Tout comme les passeports et les nouvelles cartes nationales d’identité, la carte Vitale pourrait un jour avoir un module permettant de stocker des données biométriques. C’est-à-dire, des caractéristiques physiques du ou de la propriétaire de la carte — comme une photo numérisée de la personne et certaines empreintes digitales de ses doigts.
Dans le cadre de cette future application, il est prévu de comparer la photographie du justificatif d’identité du titulaire à une prise de vue prise par son smartphone. Les deux clichés sont alors comparés à travers des gabarits biométriques. Ceux-ci doivent ensuite être supprimés au plus tard 96 heures après l’activation de l’application carte Vitale.
Le sujet de la carte Vitale biométrique est revenu durant l’été 2022 avec la loi de finances rectificative pour 2022. Dans celle-ci, les parlementaires ont obtenu la mise en place d’une ligne de crédit de 20 millions d’euros pour permettre la mise en place d’un système de carte Vitale biométrique. Un chantier qui pourrait finir par croiser celui de l’application mobile, à terme.

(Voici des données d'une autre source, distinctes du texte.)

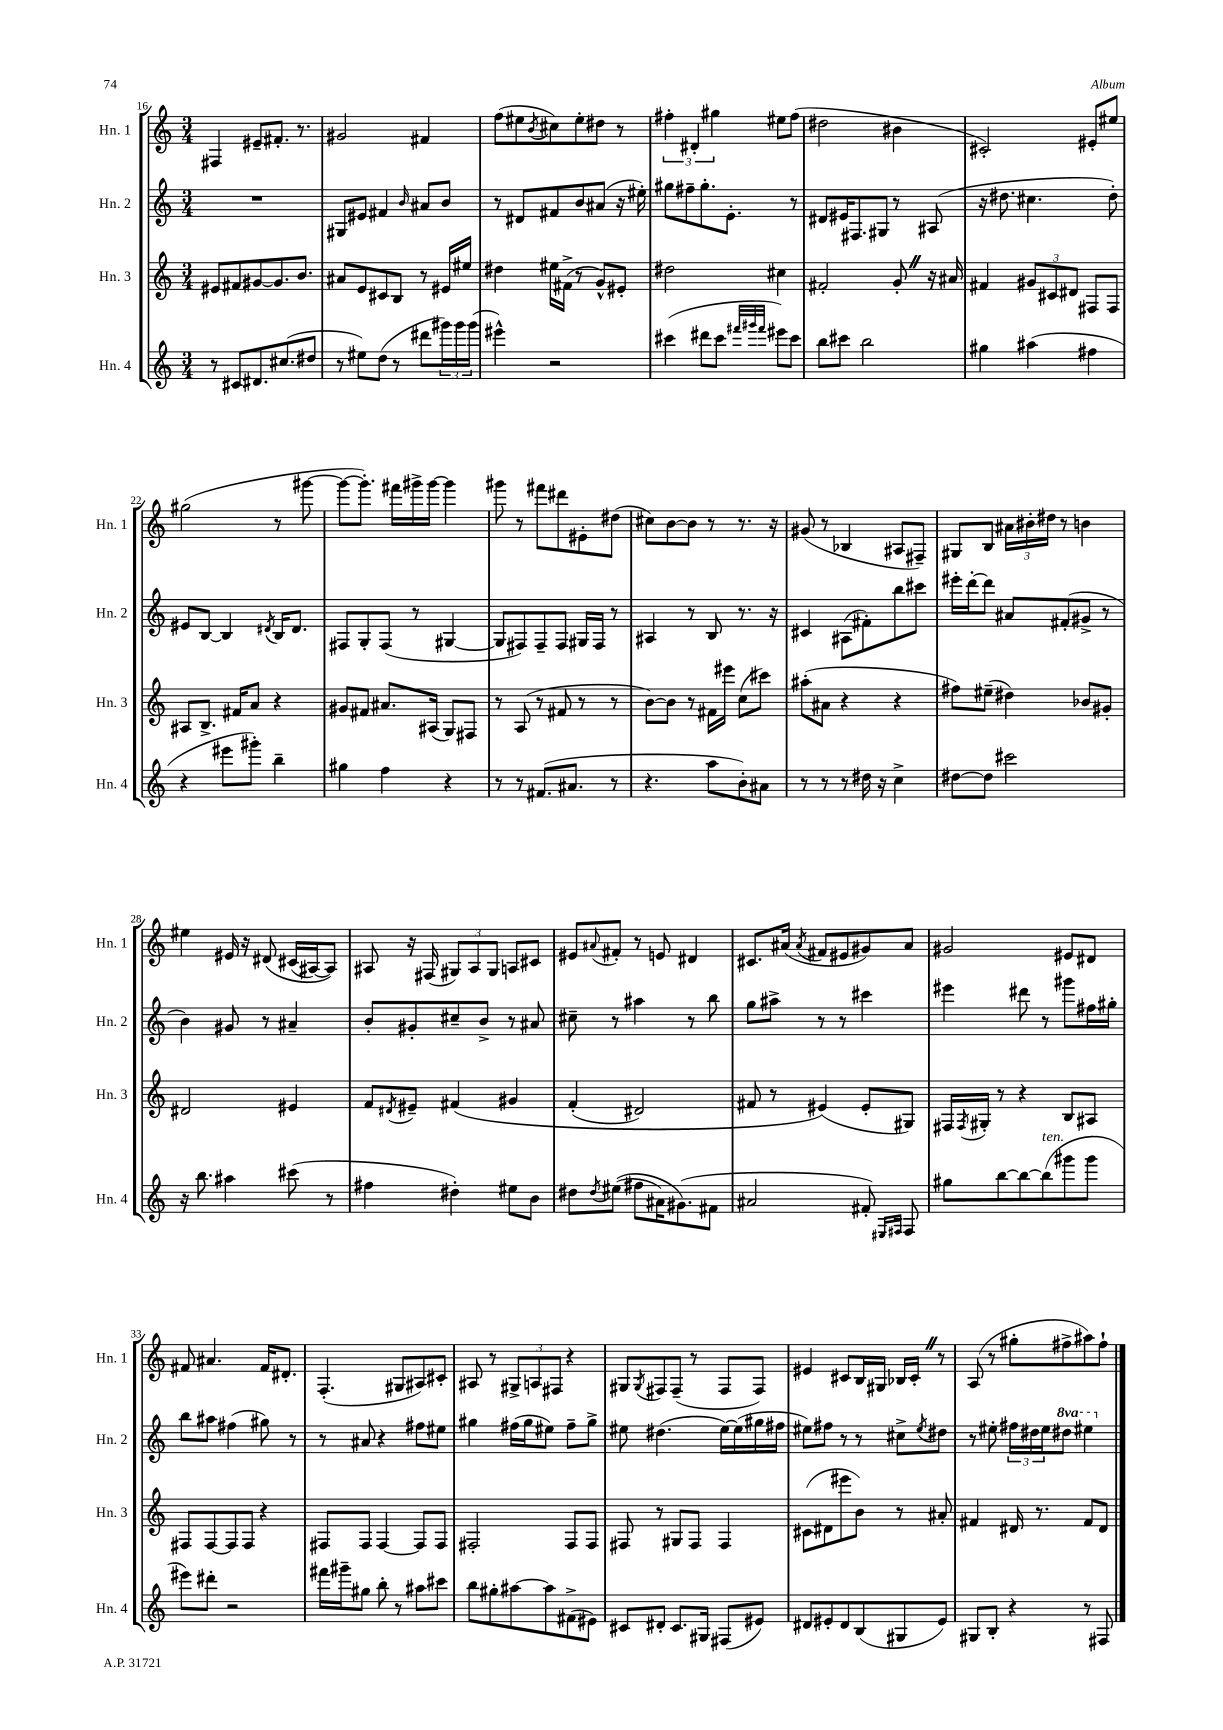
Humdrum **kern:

**kern	**kern	**kern	**kern
*part4	*part3	*part2	*part1
*staff4	*staff3	*staff2	*staff1
*I"Hn. 4	*I"Hn. 3	*I"Hn. 2	*I"Hn. 1
*I'Hn. 4	*I'Hn. 3	*I'Hn. 2	*I'Hn. 1
*clefG2	*clefG2	*clefG2	*clefG2
*k[]	*k[]	*k[]	*k[]
*M3/4	*M3/4	*M3/4	*M3/4
=16	=16	=16	=16
8r	8e#X/L	2.r	4F#X/
8c#X/L	8f#X/	.	.
8.d#X/	[8g#X/	.	8e#X~/L
.	8.g#/]	.	8.f#X'/J
(8.cc#X/	.	.	.
.	8.b/J	.	8.r
8dd#X/J	.	.	.
=17	=17	=17	=17
8r	8a#X/L	8G#X/L	2g#X/
8ee#X\L)	8e/	8e#X/J	.
(8dd\J	8c#X/	4f#X/	.
8r	8B/J	.	.
.	.	16qqb/	.
8ddd#X\L	8r	8a#X/L	4f#X/
24ggg#X\L)	16e#X/LL	8b/J	.
24ggg#\	.	.	.
.	16ee#X/JJ	.	.
(24ggg#\JJ	.	.	.
=18	=18	=18	=18
4eee#X^^\)	4dd#X\	8r	(8ff\L
.	.	8d#X/L	8ee#X\
.	.	.	8qb/
2r	16ee#X\LL	8f#X/	8cc#X\)
.	(16f#X^\JJ	.	.
.	8r	8b/	8ee#'\
.	8g^^/L)	(8a#X/J	8dd#X\J
.	8e#X'/J	16r	8r
.	.	16ee#X'\)	.
=19	=19	=19	=19
(4ccc#X\	2dd#X\	8gg#X\L	6ff#X'\
.	.	8ff#X~\	.
.	.	.	6d#X'/
8ddd#X\L	.	8.gg#'\	.
.	.	.	6gg#X\
8ccc#\J	.	.	.
.	.	8.e'\J	.
32qqfff#X/LLL	.	.	.
32qqggg#X/	.	.	.
32qqfff#/JJJ	.	.	.
8eee#X\L)	4cc#X\	.	8ee#X\L
8ccc#\J	.	8r	(8ff#\J
=20	=20	=20	=20
8bb\L	2f#X'/	8d#X/L	2dd#X\
8ccc#X\J	.	16e#X/K	.
.	.	8.F#X/	.
2bb\	.	.	.
.	.	8G#X/J	.
.	8g'Z/	8r	4b#X\
.	16r	(8A#X/	.
.	16a#X/	.	.
=21	=21	=21	=21
4gg#X\	4f#X/	16r	2c#X'/)
.	.	8.dd#X\	.
(4aa#X\	12g#X/L	4.cc#X\	.
.	12c#X/	.	.
.	12d#X/J	.	.
4ff#X\	8F#X/L	.	8e#X'/L
.	8F#/J	8dd#'\)	8ee#X/J
!!LO:LB:g=z
=22	=22	=22	=22
4r	8A#X/L	8e#X/L	(2gg#X\
.	8.B^/J	[8B/J	.
8eee#X\L	.	4B/]	.
.	16f#X/KL	.	.
8ggg#X'\J)	8a/J	.	.
.	.	8qd#X/	.
4bb~\	4r	16B/KL	8r
.	.	8.d#/J	.
.	.	.	[8ggg#X\
=23	=23	=23	=23
4gg#X\	8g#X/L	8F#X/L	8ggg#\L_
.	8f#X/J	8G'/	8.ggg#'\J])
4ff\	8.a#X/L	(8F#/J	.
.	.	.	16fff#X\LL
.	.	8r	16ggg#X^\
.	(16A#X/Jk	.	[16ggg#\JJ
4r	8G/L)	[4G#X/	4ggg#\]
.	8F#X/J	.	.
=24	=24	=24	=24
8r	8r	8G#/L]	8ggg#X\
8r	(8A/	8F#X/)	8r
(8.f#X/L	8r	8F#~/	8fff#X\L
.	8f#X/	8F#/J	8ddd#X\
8.a#X/J	.	.	.
.	8r	16G#X/LL	8e#X'\
.	.	16F#/JJ	.
8r	8r	8r	(8dd#X\J
=25	=25	=25	=25
4.r	[8b\L)	4A#X/	8cc#X\L)
.	8b\J]	.	[8b\
.	8r	8r	8b\J]
8aa\L	16f#X\LL	8B/	8r
.	16eee#X\JJ	.	.
8b'\)	(8cc\L	8.r	8.r
8a#X\J	8ccc#X\J)	.	.
.	.	16r	16r
=26	=26	=26	=26
8r	(8aa#X'\L	4c#X/	(8g#X/
8r	8a#X\J	.	8r
8r	4r	(8A#X\L	4B-X/
16dd#X\	.	8f#X'\)	.
16r	.	.	.
4cc^\	4r	8bb\	8A#X/L
.	.	8ccc#X\J	8F#X~/J)
=27	=27	=27	=27
[8dd#X\L	8ff#X\L)	16eee#X'\LL	8G#X/L
.	.	[16ddd'\J	.
8dd#\J]	(8ee#X~\J	8ddd\J]	8B/J
2ccc#X\	4dd#X\)	8a#X/L	24a#X\LL
.	.	.	24b#X'\
.	.	.	24dd#X\JJ
.	.	(8f#X'/	8r
.	8b-X/L	8g#X^/J	4bn\
.	8g#X'/J	8r	.
!!LO:LB:g=z
=28	=28	=28	=28
16r	2d#X/	4b\)	4ee#X\
8.bb\	.	.	.
4aa#X\	.	8g#X/	16e#X/
.	.	.	16r
.	.	8r	(8d#X/
(8ccc#X\	4e#X/	4a#X~/	(16c#X/LL
.	.	.	[16A#X/J)
8r	.	.	8A#/J])
=29	=29	=29	=29
4ff#X\	8f/L	8b'/L	8A#X/
.	8qd#X/	.	.
.	8e#X~/J	8g#X'/	16r
.	.	.	(16F#X/
4dd#X'\)	(4f#X/	8cc#X~/	12G#X/L)
.	.	.	12A#/
.	.	8b^/J	.
.	.	.	12G#/J
8ee#X\L	4g#X/	8r	8An/L
8b\J	.	8a#X/	8c#X/J
=30	=30	=30	=30
8dd#X\L	(4f'/	8cc#X~\	8e#X/L
8qdd#/	.	.	8qqa#X/
((8ee#X\J	.	8r	8f#X'/J
8ff#X\L	2d#X/)	4aa#X\	8r
16a#X\K)	.	.	8en/
(8.g#X\)	.	.	.
.	.	8r	4d#X/
8f#X\J	.	8bb\	.
=31	=31	=31	=31
2a#X/	8f#X/	8gg\L	8.c#X/L
.	8r	8aa#X^\J	.
.	.	.	(16a#X/Jk
.	.	.	8qa#/
.	(4e#X/)	8r	8f#X/L
.	.	8r	8e#X/
8f#X'/)	8e#'/L	4ccc#X\	8g#X/)
16qqE#X/LL	.	.	.
16qqF#X/JJ	.	.	.
8F#/	8G#X/J)	.	8a#/J
=32	=32	=32	=32
8gg#X\L	16F#X/LL	4eee#X\	2g#X/
.	8qF#/	.	.
.	16G#X'/JJ	.	.
[8bb\	8r	.	.
8bb\_	4r	8ddd#X\	.
!LO:TX:a:i:t=ten.	!	!	!
(8bb\]	.	8r	.
8ggg#X\	8B/L	8ggg#X\L	8e#X/L
8ggg#\J	8A#X/J	16ff#X\L	8d#X/J
.	.	16gg#X'\JJ	.
!!LO:LB:g=z
=33	=33	=33	=33
8eee#X\L)	8F#X/L	8bb\L	8f#X/
8ddd#X'\J	[8F#/	8aa#X\J	4.a#X/
2r	8F#/]	(4ff#X\	.
.	8F#/J	.	.
.	4r	8gg#X\)	16f#/KL
.	.	.	8.d#X'/J
.	.	8r	.
=34	=34	=34	=34
16fff#X\LL	8F#X/L	8r	(4.F'/
16ggg#X~\J	.	.	.
8gg#X\J	8F#/J	8a#X/	.
8bb'\	[4F#/	4r	.
8r	.	.	8G#X/L
8aa#X\L	8F#/L]	8ff#X\L	8A#X/)
8ccc#X\J	8F#/J	8ee#X\J	8c#X'/J
=35	=35	=35	=35
8bb\L	2F#X'/	4gg#X\	8A#X/
8gg#X'\	.	.	8r
[8aa#X\	.	(16ff#X\LL	12G#X^/L
.	.	16gg#\J	.
.	.	.	12An/
8aa#\]	.	8ee#X\J)	.
.	.	.	12F#X/J
(8f#X^\	8F#/L	8ff#~\L	4r
8e#X\J)	8F#/J	8gg#^\J	.
=36	=36	=36	=36
8c#X/L	8F#X/	8ee#X\	8G#X/L
.	.	.	8qG#/
8d#X'/J	8r	(4.dd#X\	8F#X/
8.c#/L	8G#X/L	.	(8F#~/J
.	8F#/J	.	8r
16G#X/Jk	.	.	.
(8F#X/L	4F#/	[16ee#\LL)	8F#/L
.	.	(16ee#\]	.
8e#X/J)	.	16gg#X\	8F#/J)
.	.	16ff#X\JJ	.
=37	=37	=37	=37
8d#X/L	(8c#X\L	8ee#X\L)	4e#X/
8e#X'/	8d#X\	8ff#X\J	.
8d#/	8eee#X\	8r	8c#X/L
(8B/	8b\J)	8r	16B/L
.	.	.	16G#X/JJ
8G#X/	8r	8cc#X^\L	16B-X/LL
.	.	.	16c#'Z/JJ
.	.	8qee#/	.
8e#/J)	8a#X'/	8dd#X\J	8r
=38	=38	=38	=38
8G#X/L	4f#X/	8r	(8A/
8B'/J	.	8ee#X'\	8r
4r	16d#X/	24ff#X\LL	8gg#X'\L
.	.	24dd#X\	.
.	8.r	.	.
.	.	24ee#\J	.
*	*	*8va	*
.	.	8ddd#X\J	8ff#X^\
8r	8f#/L	4eee#X\	8aa#X\)
8F#X/	8d#/J	.	8ff#`\J
*	*	*X8va	*
==	==	==	==
*-	*-	*-	*-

L’application mobile telle qu’elle est envisagée actuellement ne prévoit pas d’inclure des données biométriques hormis la photo du ou de la titulaire (comme celle que l’on trouve au recto des cartes). Il n’est pas question de rajouter des empreintes digitales. Mais, en cas d’arrivée d’une carte Vitale biométrique, cela pourrait finir par s’imposer.
Portée par les sénateurs de droite, cette perspective est justifiée par une fraude qui serait considérable : « en choisissant l’estimation la plus basse de cartes Vtale surnuméraires en circulation, soit 2 millions de cartes, il peut être estimé que la fraude pourrait atteindre jusqu’à 6 milliards d’euros ». La fourchette haute atteindrait même 5,3 millions de cartes.
Ces évaluations sont toutefois très largement décriées. Comme l’a fait remarquer cet été le journaliste Vincent Granier spécialisé sur les sujets de santé, l’ampleur de cette fraude « n’a jamais été démontrée » et n’est que « très peu documentée ». Il y aurait bien moins de cartes Vitales surnuméraires — et le chiffre de 6 milliards de fraudes est jugé fantaisiste.